A defasagem histórica de dezenas de anos e a falta de infraestrutura, com a dependência quase que total de verbas federais para esses projetos, transformou as cidades do Litoral Norte numa espécie de paraíso tropical com esgotos a céu aberto.

De Paripueira a Maragogi o que se vê é que as cidades cresceram em ritmo acelerado, sem planejamento, onde bairros inteiros surgiram sem o mínimo de serviços básicos, como acesso á água potável, por exemplo, e onde a população quase que dobrou na última década, sendo obrigada a conviver com um problema sério de saúde pública.

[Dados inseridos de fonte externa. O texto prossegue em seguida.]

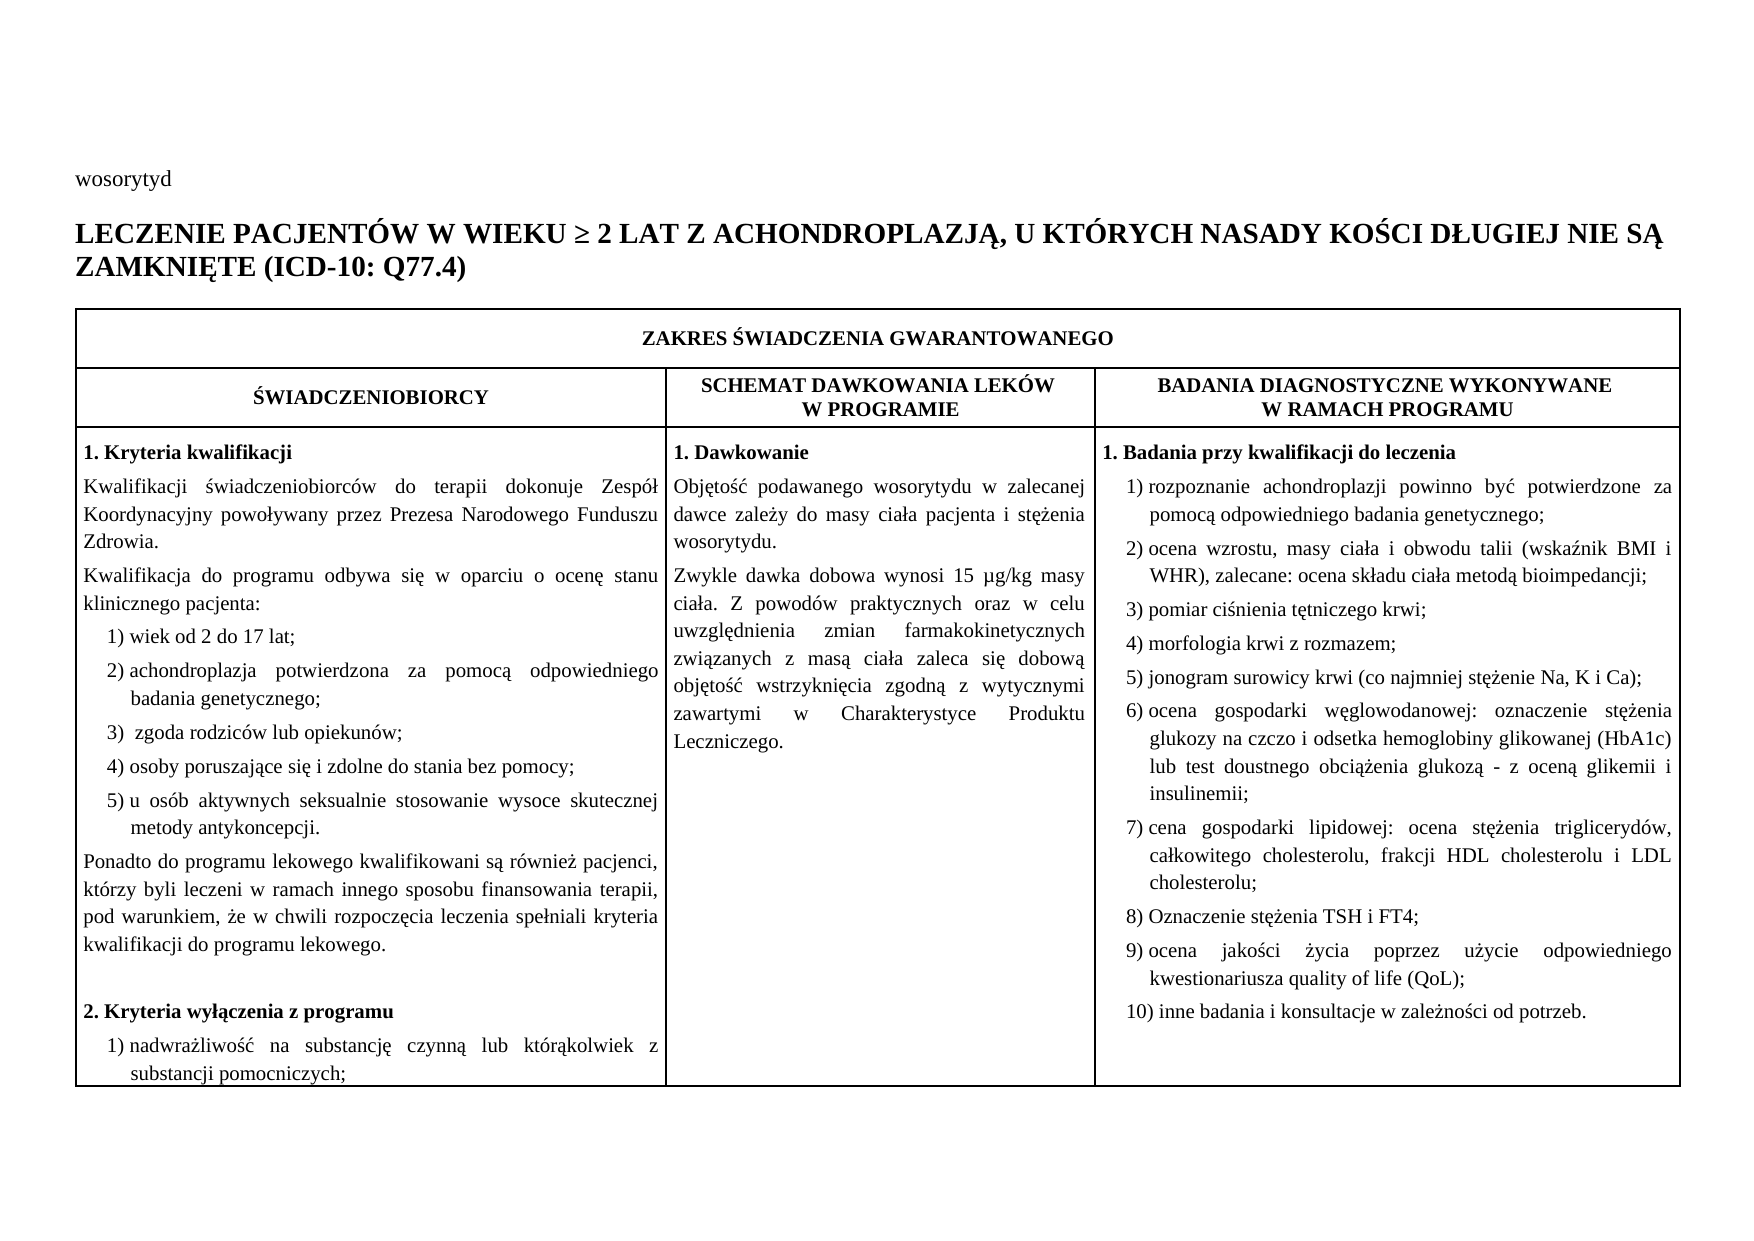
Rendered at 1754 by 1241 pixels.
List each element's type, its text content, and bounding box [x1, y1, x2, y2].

Em São Miguel dos Milagres, a cidade mais famosa da Rota Ecológica, com praias que estão entre as mais belas do Brasil e pousadas de charme com as tarifas mais caras, o problema silencioso e agora bem visível, revela que somente 30% de uma população de quase 10 mil habitantes têm algum tipo de acesso a saneamento básico.

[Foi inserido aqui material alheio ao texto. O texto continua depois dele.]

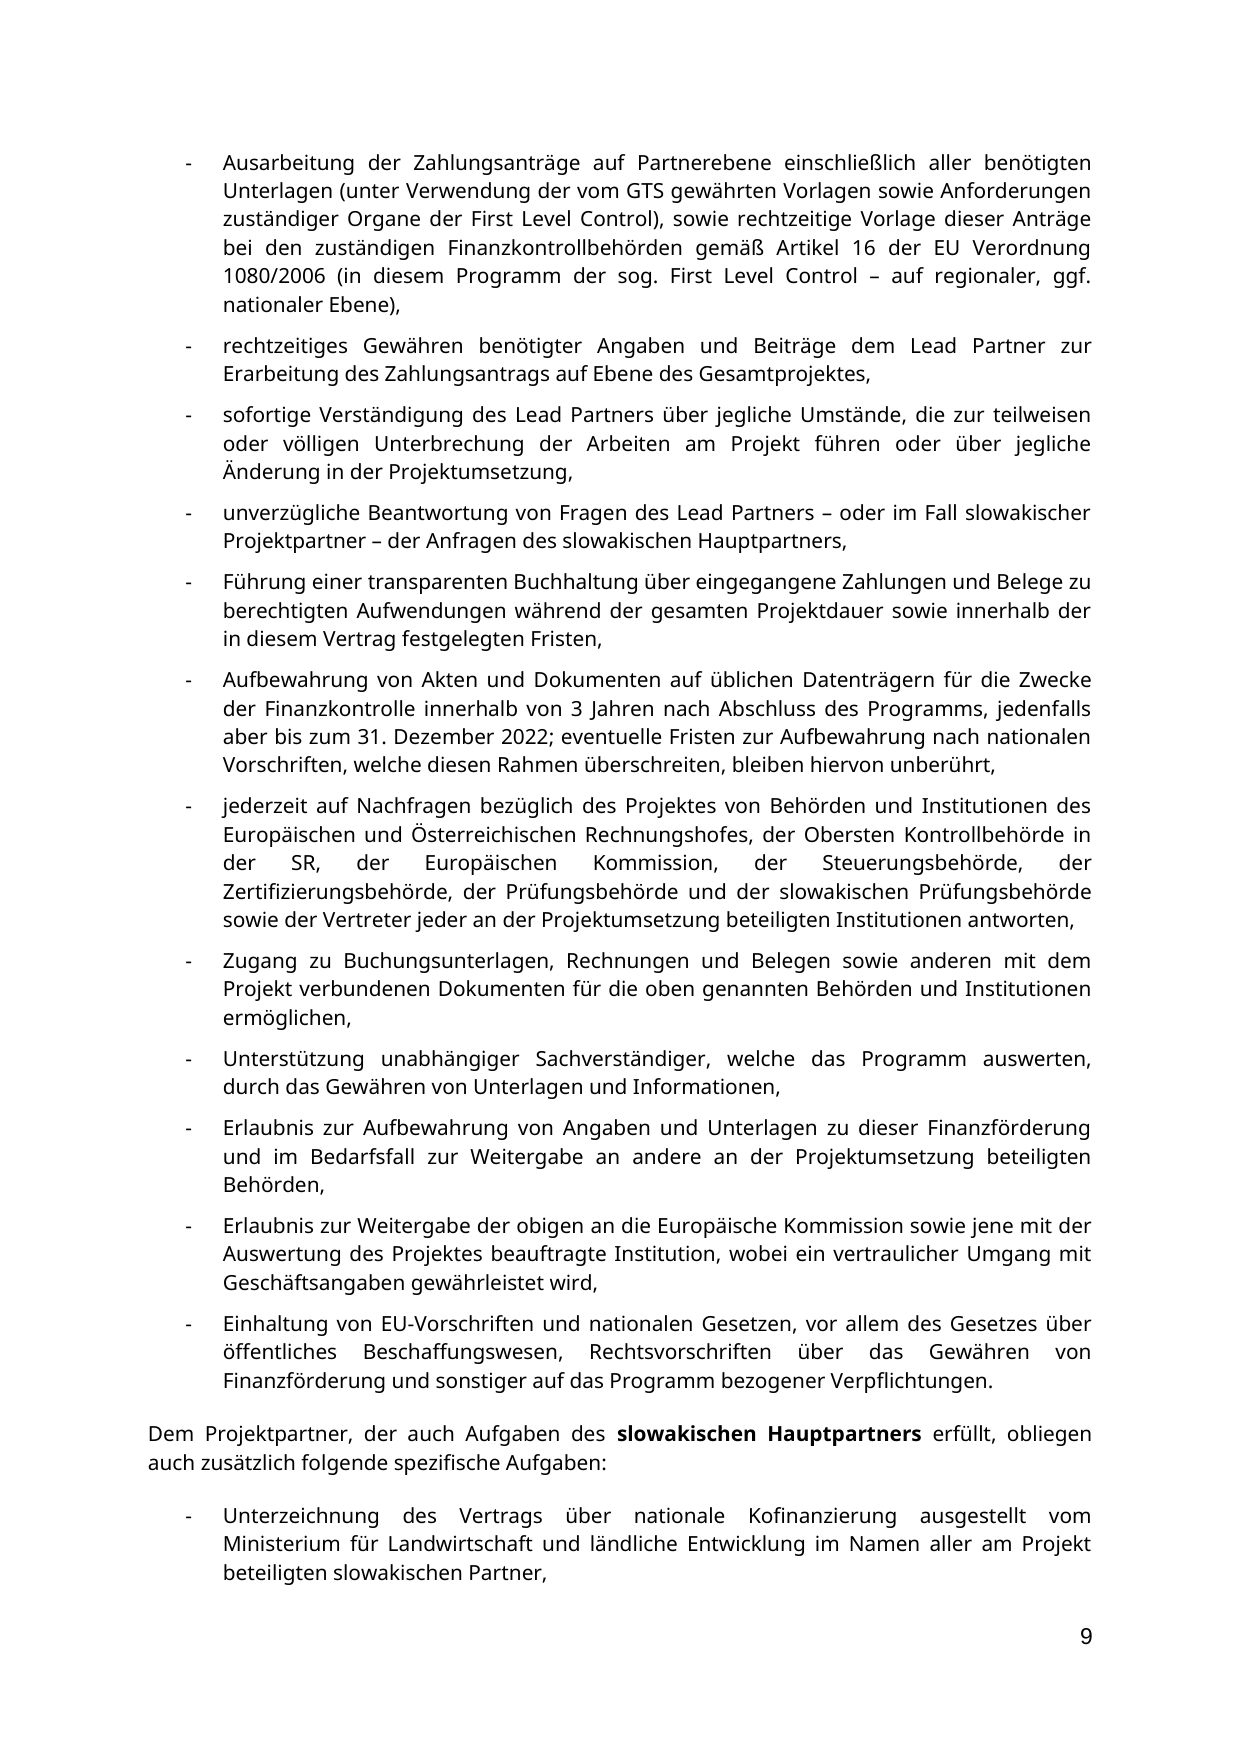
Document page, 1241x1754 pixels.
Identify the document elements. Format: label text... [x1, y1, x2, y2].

list Erlaubnis zur Weitergabe der obigen an die Europäische Kommission sowie jene mit der Auswertung des Projektes beauftragte Institution, wobei ein vertraulicher Umgang mit Geschäftsangaben gewährleistet wird, [185, 1211, 1092, 1296]
list Führung einer transparenten Buchhaltung über eingegangene Zahlungen und Belege zu berechtigten Aufwendungen während der gesamten Projektdauer sowie innerhalb der in diesem Vertrag festgelegten Fristen, [185, 567, 1092, 653]
list unverzügliche Beantwortung von Fragen des Lead Partners – oder im Fall slowakischer Projektpartner – der Anfragen des slowakischen Hauptpartners, [185, 498, 1092, 555]
list Einhaltung von EU-Vorschriften und nationalen Gesetzen, vor allem des Gesetzes über öffentliches Beschaffungswesen, Rechtsvorschriften über das Gewähren von Finanzförderung und sonstiger auf das Programm bezogener Verpflichtungen. [185, 1309, 1092, 1394]
list jederzeit auf Nachfragen bezüglich des Projektes von Behörden und Institutionen des Europäischen und Österreichischen Rechnungshofes, der Obersten Kontrollbehörde in der SR, der Europäischen Kommission, der Steuerungsbehörde, der Zertifizierungsbehörde, der Prüfungsbehörde und der slowakischen Prüfungsbehörde sowie der Vertreter jeder an der Projektumsetzung beteiligten Institutionen antworten, [185, 791, 1092, 934]
list Aufbewahrung von Akten und Dokumenten auf üblichen Datenträgern für die Zwecke der Finanzkontrolle innerhalb von 3 Jahren nach Abschluss des Programms, jedenfalls aber bis zum 31. Dezember 2022; eventuelle Fristen zur Aufbewahrung nach nationalen Vorschriften, welche diesen Rahmen überschreiten, bleiben hiervon unberührt, [185, 665, 1092, 779]
list rechtzeitiges Gewähren benötigter Angaben und Beiträge dem Lead Partner zur Erarbeitung des Zahlungsantrags auf Ebene des Gesamtprojektes, [185, 331, 1092, 388]
list Zugang zu Buchungsunterlagen, Rechnungen und Belegen sowie anderen mit dem Projekt verbundenen Dokumenten für die oben genannten Behörden und Institutionen ermöglichen, [185, 946, 1092, 1031]
list sofortige Verständigung des Lead Partners über jegliche Umstände, die zur teilweisen oder völligen Unterbrechung der Arbeiten am Projekt führen oder über jegliche Änderung in der Projektumsetzung, [185, 400, 1092, 486]
list Erlaubnis zur Aufbewahrung von Angaben und Unterlagen zu dieser Finanzförderung und im Bedarfsfall zur Weitergabe an andere an der Projektumsetzung beteiligten Behörden, [185, 1113, 1092, 1199]
list Unterzeichnung des Vertrags über nationale Kofinanzierung ausgestellt vom Ministerium für Landwirtschaft und ländliche Entwicklung im Namen aller am Projekt beteiligten slowakischen Partner, [185, 1501, 1092, 1586]
list Ausarbeitung der Zahlungsanträge auf Partnerebene einschließlich aller benötigten Unterlagen (unter Verwendung der vom GTS gewährten Vorlagen sowie Anforderungen zuständiger Organe der First Level Control), sowie rechtzeitige Vorlage dieser Anträge bei den zuständigen Finanzkontrollbehörden gemäß Artikel 16 der EU Verordnung 1080/2006 (in diesem Programm der sog. First Level Control – auf regionaler, ggf. nationaler Ebene), [185, 148, 1092, 318]
list Unterstützung unabhängiger Sachverständiger, welche das Programm auswerten, durch das Gewähren von Unterlagen und Informationen, [185, 1044, 1092, 1101]
text Dem Projektpartner, der auch Aufgaben des slowakischen Hauptpartners erfüllt, obliegen auch zusätzlich folgende spezifische Aufgaben: [148, 1419, 1092, 1476]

Segundo a secretária municipal de Turismo, Carol Lessa, em entrevista a Folha de São Paulo no ano passado, esse número de apenas 30% revela uma defasagem histórica de muitos anos sem nenhum tipo de investimento por parte das gestões municipais, uma vez que obras de infraestrutura dependem quase que exclusivamente de verbas federais. Outro fator que contribui para o baixo número de residências com acesso ao saneamento básico, é que o município não é atendido pela Companhia de Saneamento de Alagoas, tendo seu próprio sistema de distribuição de água através do Serviço de Água e Esgoto, que, no entanto não possui sistema de rede coletora.